■ **Excerpt**:

- Opening Delimiter -

The ideals of popular sovereignty and equal citizenship enshrined in the modern state are mediated by and realised through the dimensions of property and community. Property, explains Chatterjee (2004:74), is the conceptual name of the regulation by law of relations between individuals in civil society.
States engage in a dual strategy: on the one hand paralegal arrangements rearrange or supplement the contingent terrain of political society the formal structures of property which must, on the other hand, continue to be affirmed and protected within the legally constituted domain of civil society (Chatterjee 2004:74).
Property is the “crucial dimension along which capital overlaps with the modern state” (Chatterjee 2004: 74-5). It is over property then, at the level of political society, that we see a dynamic within the modern state of the transformation of pre-capitalism structures and of pre-modern cultures.
Citizens vs Populations – Links to governmentality
“Citizens inhabit the domain of theory, populations the domain of policy. Unlike the concept of citizen, the concept of population is wholly descriptive and empirical; it does not carry a normative burden. Populations are identifiable, classifiable, and describable by empirical or behavioural criteria and are amenable to statistical techniques such as censuses and sample surveys. Unlike the concept of citizen, which carries the ethical connotation of participation in the sovereignty of the state, the concept of population makes available to government functionaries a set of rationally manipulable instruments for reaching large sections of the inhabitants of a country as the targets of their “policies” – economic policy, administrative policy, law, and even political mobilization” (Chatterjee 2004:34).
As populations, within a territorial jurisdiction of the state, populations have to be looked after and controlled by various government agencies resulting in a political relationship between the state and the populations. Yet, this relationship does not always conform to what is envisaged in the constitutional depiction of relations between the state and civil society (Chatterjee 2004:38).
As Foucault explains, the contemporary regime of power is characterised by the governmentalization of the state (Foucault 1991). This regime maintains legitimacy by claiming to provide for the well-being of the population, and not through the participation of citizens in matters of the state. Consequently, its tools are not citizen assemblies but rather networks of surveillance through which information about the life of the population is collected. As Chatterjee (2004:35) notes, this process empties government of all serious engagement with politics.
Governmentality and Governance
Governmentality requires accountability in terms of numbers, which leads, in turn, to the idea of representation by numerical proportions. Governance becomes less a matter or politics and more an issue of administrative policy, “a business for experts rather than for political representatives” (Chatterjee 2004:35).

- Closing Delimiter -

■ **Dataset excerpts**:
- Opening Delimiter -

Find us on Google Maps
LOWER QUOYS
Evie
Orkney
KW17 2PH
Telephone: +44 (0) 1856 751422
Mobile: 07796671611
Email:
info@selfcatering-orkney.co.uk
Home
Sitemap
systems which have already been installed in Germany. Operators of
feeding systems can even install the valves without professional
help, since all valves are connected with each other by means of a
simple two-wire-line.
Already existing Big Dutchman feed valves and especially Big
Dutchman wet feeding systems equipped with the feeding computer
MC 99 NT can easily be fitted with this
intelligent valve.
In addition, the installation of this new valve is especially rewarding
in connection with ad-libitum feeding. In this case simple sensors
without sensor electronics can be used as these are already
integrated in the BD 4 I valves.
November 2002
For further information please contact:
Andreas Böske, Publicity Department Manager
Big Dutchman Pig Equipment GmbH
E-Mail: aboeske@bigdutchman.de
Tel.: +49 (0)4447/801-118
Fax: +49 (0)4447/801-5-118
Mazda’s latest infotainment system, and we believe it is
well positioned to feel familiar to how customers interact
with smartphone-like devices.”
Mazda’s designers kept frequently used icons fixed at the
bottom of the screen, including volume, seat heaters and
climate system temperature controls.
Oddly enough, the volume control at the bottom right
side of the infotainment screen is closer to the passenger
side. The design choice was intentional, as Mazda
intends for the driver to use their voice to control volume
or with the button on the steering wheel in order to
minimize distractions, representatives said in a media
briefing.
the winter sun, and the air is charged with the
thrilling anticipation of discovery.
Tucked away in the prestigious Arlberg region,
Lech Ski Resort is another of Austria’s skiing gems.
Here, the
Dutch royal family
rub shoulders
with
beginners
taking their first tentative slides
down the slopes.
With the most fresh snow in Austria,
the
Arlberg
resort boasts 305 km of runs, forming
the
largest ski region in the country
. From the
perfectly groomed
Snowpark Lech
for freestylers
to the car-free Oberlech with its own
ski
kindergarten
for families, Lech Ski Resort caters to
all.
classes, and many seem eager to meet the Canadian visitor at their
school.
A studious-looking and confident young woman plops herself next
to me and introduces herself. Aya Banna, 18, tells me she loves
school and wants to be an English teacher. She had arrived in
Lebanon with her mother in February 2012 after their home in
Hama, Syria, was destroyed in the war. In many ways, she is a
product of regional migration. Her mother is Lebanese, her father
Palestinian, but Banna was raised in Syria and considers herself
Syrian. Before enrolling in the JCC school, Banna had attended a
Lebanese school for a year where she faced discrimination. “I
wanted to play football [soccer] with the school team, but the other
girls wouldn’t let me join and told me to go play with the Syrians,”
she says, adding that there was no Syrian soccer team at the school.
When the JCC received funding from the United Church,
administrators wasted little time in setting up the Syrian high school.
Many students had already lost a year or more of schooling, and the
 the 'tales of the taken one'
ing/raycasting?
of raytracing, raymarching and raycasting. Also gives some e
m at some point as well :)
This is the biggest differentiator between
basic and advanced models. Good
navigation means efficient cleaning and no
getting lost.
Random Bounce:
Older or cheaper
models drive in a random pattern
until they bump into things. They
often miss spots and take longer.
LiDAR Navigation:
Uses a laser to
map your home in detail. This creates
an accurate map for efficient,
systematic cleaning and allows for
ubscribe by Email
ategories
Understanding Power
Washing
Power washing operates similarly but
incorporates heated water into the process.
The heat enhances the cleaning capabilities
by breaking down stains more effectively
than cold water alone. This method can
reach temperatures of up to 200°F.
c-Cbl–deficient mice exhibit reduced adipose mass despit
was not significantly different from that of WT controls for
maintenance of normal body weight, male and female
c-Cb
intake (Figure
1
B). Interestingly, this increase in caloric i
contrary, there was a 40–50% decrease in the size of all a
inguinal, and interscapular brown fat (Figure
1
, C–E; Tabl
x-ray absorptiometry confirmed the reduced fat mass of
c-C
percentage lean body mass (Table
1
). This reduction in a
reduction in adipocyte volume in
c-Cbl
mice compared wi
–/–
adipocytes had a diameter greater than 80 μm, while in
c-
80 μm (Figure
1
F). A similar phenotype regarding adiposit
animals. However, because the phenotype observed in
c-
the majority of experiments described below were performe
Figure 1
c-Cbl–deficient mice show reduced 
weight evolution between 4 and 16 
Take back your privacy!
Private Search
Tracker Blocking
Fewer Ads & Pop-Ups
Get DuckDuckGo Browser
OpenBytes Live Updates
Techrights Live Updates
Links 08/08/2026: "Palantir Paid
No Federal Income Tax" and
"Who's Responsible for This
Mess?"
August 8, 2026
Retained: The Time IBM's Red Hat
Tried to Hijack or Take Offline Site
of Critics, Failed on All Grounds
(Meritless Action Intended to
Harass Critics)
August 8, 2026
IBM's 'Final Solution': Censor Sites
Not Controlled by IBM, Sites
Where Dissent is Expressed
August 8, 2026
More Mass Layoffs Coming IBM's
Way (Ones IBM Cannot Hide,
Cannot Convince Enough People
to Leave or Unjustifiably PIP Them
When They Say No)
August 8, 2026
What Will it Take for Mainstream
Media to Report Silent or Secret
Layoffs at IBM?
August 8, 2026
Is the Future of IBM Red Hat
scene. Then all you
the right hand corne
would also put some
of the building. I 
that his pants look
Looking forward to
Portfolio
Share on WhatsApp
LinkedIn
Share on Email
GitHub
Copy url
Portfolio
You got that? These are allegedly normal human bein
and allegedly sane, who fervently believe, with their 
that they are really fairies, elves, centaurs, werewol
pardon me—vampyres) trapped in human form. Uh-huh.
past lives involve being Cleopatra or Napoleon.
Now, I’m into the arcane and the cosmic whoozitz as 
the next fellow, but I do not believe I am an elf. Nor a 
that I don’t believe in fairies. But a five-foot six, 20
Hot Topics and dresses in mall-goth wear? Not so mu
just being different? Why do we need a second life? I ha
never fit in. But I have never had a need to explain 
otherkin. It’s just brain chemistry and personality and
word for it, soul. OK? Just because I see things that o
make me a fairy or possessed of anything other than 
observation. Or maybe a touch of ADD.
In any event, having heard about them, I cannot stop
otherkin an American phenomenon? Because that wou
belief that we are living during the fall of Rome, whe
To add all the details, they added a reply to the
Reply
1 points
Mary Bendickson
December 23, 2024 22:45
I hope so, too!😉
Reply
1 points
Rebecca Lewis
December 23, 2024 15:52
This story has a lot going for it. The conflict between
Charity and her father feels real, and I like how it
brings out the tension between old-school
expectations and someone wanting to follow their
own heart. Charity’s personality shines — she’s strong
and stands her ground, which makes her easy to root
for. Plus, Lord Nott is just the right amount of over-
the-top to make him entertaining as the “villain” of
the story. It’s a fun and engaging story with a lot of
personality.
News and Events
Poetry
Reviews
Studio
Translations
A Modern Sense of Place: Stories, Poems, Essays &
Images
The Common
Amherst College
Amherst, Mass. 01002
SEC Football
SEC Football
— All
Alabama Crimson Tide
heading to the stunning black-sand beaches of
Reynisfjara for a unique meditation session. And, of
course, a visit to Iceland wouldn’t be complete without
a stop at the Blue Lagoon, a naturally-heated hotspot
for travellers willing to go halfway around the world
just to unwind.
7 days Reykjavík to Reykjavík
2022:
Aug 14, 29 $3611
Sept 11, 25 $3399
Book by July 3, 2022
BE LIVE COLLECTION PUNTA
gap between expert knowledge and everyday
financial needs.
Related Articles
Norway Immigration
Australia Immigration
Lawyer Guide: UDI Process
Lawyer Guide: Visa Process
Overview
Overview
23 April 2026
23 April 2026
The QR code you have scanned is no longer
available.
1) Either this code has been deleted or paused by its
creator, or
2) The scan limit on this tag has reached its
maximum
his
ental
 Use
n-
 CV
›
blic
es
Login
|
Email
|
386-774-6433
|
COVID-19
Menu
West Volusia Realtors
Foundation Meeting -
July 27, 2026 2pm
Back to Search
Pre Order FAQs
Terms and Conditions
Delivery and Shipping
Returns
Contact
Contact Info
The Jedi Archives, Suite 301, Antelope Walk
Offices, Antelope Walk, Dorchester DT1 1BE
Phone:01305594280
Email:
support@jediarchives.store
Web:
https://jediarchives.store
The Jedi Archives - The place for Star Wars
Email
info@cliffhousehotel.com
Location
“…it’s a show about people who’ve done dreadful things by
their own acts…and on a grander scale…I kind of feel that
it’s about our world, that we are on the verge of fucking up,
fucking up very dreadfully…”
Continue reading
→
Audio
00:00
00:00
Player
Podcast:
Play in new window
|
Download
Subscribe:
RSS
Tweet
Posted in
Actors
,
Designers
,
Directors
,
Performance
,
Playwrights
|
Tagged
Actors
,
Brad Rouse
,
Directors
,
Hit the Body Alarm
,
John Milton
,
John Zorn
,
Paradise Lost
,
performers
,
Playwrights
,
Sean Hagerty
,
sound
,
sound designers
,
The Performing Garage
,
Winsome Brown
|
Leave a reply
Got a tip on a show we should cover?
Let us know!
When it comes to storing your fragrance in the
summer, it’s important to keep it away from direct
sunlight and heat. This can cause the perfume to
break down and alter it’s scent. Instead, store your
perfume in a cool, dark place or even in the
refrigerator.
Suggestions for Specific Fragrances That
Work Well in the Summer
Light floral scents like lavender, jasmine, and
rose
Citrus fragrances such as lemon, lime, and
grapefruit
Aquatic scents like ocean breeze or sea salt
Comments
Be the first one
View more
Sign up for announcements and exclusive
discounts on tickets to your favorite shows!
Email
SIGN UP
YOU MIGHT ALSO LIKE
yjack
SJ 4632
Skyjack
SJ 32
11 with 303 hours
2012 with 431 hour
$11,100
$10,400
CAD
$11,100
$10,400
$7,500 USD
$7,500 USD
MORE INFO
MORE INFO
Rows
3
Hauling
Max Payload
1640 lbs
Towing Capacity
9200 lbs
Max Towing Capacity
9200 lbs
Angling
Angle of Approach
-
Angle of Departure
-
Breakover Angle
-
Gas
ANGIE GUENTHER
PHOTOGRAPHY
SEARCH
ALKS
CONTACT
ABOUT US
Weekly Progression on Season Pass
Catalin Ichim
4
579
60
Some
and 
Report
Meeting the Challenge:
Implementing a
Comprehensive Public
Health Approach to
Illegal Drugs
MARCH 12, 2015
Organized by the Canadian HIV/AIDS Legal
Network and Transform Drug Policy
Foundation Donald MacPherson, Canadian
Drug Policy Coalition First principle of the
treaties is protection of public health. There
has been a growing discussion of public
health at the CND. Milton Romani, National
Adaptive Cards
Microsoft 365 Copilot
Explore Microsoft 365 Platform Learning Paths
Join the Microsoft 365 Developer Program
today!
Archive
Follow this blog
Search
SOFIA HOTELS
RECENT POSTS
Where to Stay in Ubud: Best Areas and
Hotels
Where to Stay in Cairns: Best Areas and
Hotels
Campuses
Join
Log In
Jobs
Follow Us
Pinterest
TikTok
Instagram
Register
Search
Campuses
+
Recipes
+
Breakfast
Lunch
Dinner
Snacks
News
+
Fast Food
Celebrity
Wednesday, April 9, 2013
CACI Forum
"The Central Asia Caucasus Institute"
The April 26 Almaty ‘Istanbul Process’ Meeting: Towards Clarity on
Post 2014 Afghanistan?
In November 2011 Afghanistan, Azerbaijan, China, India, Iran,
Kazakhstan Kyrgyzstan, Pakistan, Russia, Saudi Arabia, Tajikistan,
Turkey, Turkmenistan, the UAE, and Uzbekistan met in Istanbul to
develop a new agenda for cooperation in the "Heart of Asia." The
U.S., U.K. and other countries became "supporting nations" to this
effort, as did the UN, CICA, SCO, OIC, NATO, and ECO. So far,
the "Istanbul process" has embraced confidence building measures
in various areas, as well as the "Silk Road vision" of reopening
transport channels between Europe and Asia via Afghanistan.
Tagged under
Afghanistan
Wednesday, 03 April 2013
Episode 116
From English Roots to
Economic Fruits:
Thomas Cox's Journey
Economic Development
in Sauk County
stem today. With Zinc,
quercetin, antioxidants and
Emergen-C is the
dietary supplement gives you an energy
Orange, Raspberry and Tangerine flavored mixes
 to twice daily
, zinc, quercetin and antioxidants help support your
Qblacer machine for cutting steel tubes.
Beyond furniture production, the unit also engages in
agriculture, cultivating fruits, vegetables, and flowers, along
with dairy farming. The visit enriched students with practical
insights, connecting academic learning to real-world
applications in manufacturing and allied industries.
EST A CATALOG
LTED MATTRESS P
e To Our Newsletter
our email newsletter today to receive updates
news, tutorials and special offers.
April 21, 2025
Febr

- Closing Delimiter -

■ **Work task**: Extend the text on governmentality and governance, starting after its final sentence. The items have no connection to the text on governmentality and property.

■ **Exercise response**:
Developmental State
The developmental state promised to end poverty by “adopting appropriate policies of economic growth and social reform” (Chatterjee 2004:37). Often, the post-colonial states used governmental technologies to promote the well-being of their populations, often prompted and aided by international and non-governmental organizations. Through the adoption of these technical strategies of modernization and development, older ethnographic concepts entered the field of knowledge about populations through descriptive categories to classify groups of people into suitable targets for various levels of policy (e.g. administrative, legal, economic, electoral). (Chatterjee 2004:37).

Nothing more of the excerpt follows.